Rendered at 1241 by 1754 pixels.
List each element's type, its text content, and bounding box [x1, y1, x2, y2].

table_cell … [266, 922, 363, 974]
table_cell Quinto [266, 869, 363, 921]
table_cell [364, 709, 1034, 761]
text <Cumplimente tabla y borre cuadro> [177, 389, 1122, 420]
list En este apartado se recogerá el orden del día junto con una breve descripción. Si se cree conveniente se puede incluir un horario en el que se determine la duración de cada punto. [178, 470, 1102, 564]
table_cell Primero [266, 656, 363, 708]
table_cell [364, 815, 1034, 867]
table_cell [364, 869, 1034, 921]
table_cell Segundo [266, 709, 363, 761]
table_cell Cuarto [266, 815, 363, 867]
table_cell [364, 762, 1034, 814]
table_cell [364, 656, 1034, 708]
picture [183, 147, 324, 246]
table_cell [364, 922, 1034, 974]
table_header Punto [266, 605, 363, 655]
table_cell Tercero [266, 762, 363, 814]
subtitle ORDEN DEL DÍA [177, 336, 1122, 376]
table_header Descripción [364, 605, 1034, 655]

■ STATED TASK ■
Print every line of the records above verbatim, without changing anything.

■ RESULT FOR THIS EXERCISE ■
Rendered at 1241 by 1754 pixels.
List each element's type, its text content, and bounding box [x1, y1, x2, y2].

table_cell … [266, 922, 363, 974]
table_cell Quinto [266, 869, 363, 921]
table_cell [364, 709, 1034, 761]
text <Cumplimente tabla y borre cuadro> [177, 389, 1122, 420]
list En este apartado se recogerá el orden del día junto con una breve descripción. Si se cree conveniente se puede incluir un horario en el que se determine la duración de cada punto. [178, 470, 1102, 564]
table_cell Primero [266, 656, 363, 708]
table_cell [364, 815, 1034, 867]
table_cell [364, 869, 1034, 921]
table_cell Segundo [266, 709, 363, 761]
table_cell Cuarto [266, 815, 363, 867]
table_cell [364, 762, 1034, 814]
table_cell [364, 656, 1034, 708]
picture [183, 147, 324, 246]
table_cell [364, 922, 1034, 974]
table_header Punto [266, 605, 363, 655]
table_cell Tercero [266, 762, 363, 814]
subtitle ORDEN DEL DÍA [177, 336, 1122, 376]
table_header Descripción [364, 605, 1034, 655]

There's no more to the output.